# HILTON HEAD--May 2-9. Super Golf Specials. Cottages & Southwind.



## jeffwill (Apr 7, 2015)

Enjoy the sunny warm beaches before the heat and the crowds.   Enjoy biking the huge plantation without the traffic lights and cars..  Also enjoy FREE golf and tennis every day.  If you've never been to Hilton Head-- you're missing one of the most beautiful places on earth.

I own the COTTAGES by Spinnaker-2b/2b- and rent for $700.  If you love it---keep it.  Simple.

I also have a SOUTHWIND VILLAS- 3b3b -that I will also rent here on Tug for $700.  I love introducing people to "my other home" Hilton Head Island.
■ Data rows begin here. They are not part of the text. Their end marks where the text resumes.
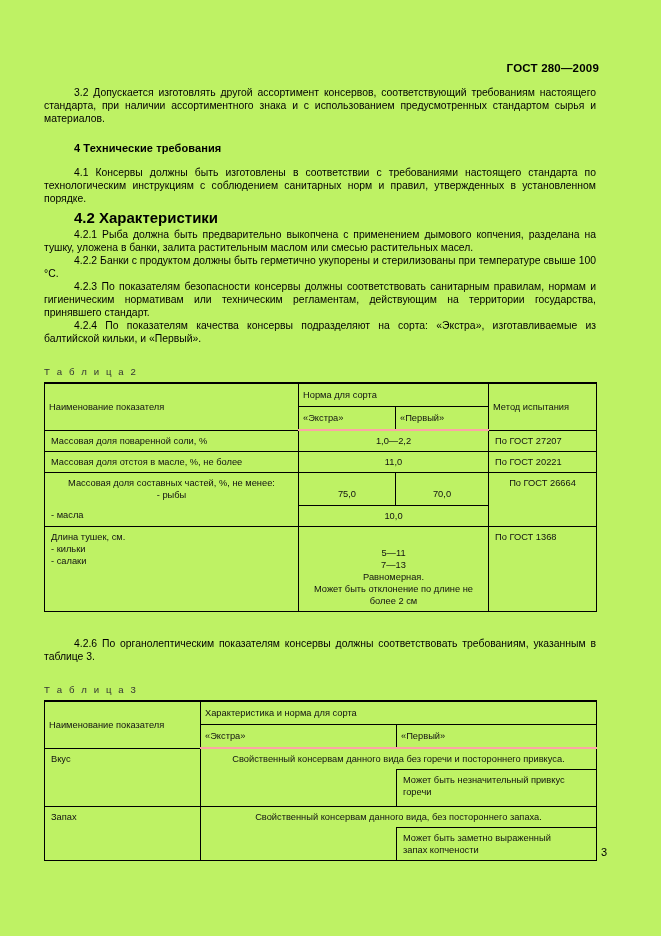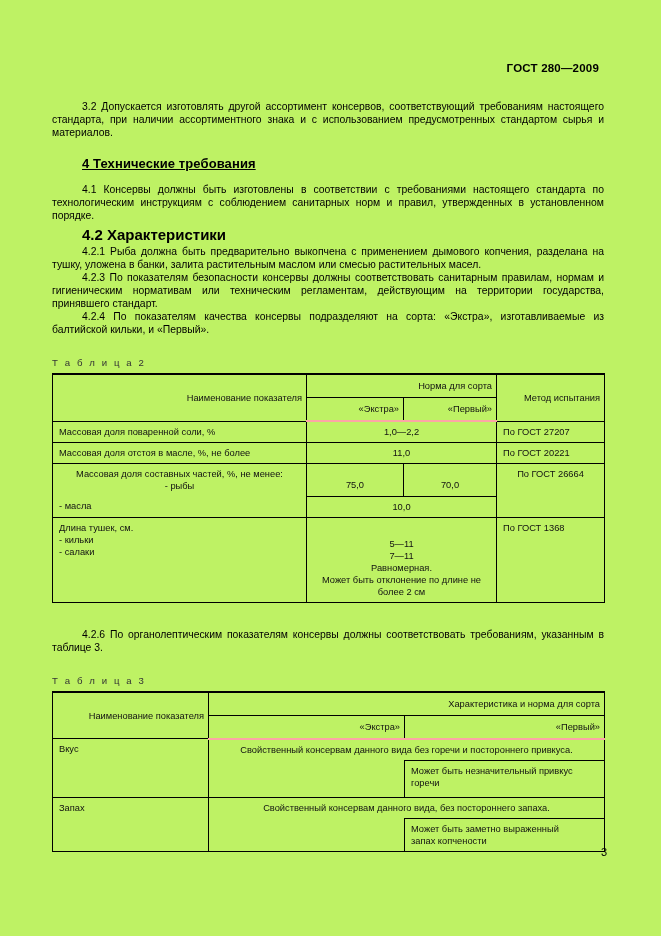--- a/index.html
+++ b/index.html
@@ -34,9 +34,8 @@
   .content {
     position: absolute;
     left: 44px;
-    top: 100px;
+    top: 86px;
     width: 552px;
-    margin-left: 8px;
   }
 
   p.para {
We can also split weeks and be creative.  May 2 to May 9.  

[EDITED:  sorry - outside 45 day limit]


----------



## cgeidl (Apr 8, 2015)

*Golf details*

Which courses can you play golf for free? We had this "free golf" last time in Hilton Head and were charged $75 or so per round for a golf cart. Highest cart fee we have ever seen. When we tried to walk we were told carts were mandatory.


----------



## jeffwill (Apr 9, 2015)

The dates are May 2nd to May 9th.  Well in the cutoff date.

Still available.


----------



## jeffwill (Apr 12, 2015)

Correction:  the free golf package is not available at the Cottages.  To answer a question on this thread--- cart fees and greens fees are per person.  If you pay $38. each for morning tee times, the total for the cart is $76.00.  What you don't pay is $45. EACH for greens fees.  Golf is not cheap.


----------



## Tlees (Apr 21, 2015)

*TerriS*

Jeff,

I noticed that you have a lot of listings for properties. I am hoping you can help me. I need a 2 BR place for week 17 starting April 24, 25 or 26. Do happen to have something last minute that you could post and I could buy?


----------



## jeffwill (Apr 22, 2015)

Are you just interested in Hilton Head ?  Best to PM me and I will search for you.  I just sent you an email.


----------



## jeffwill (Apr 27, 2015)

Cottages is rented.  The Southwind 3b/3b is still available.  This unit is a two level condo with LOTS of room and located on a small lagoon.  Pool and BBQ right across the parking lot.  At $85./night, best deal on HH.


----------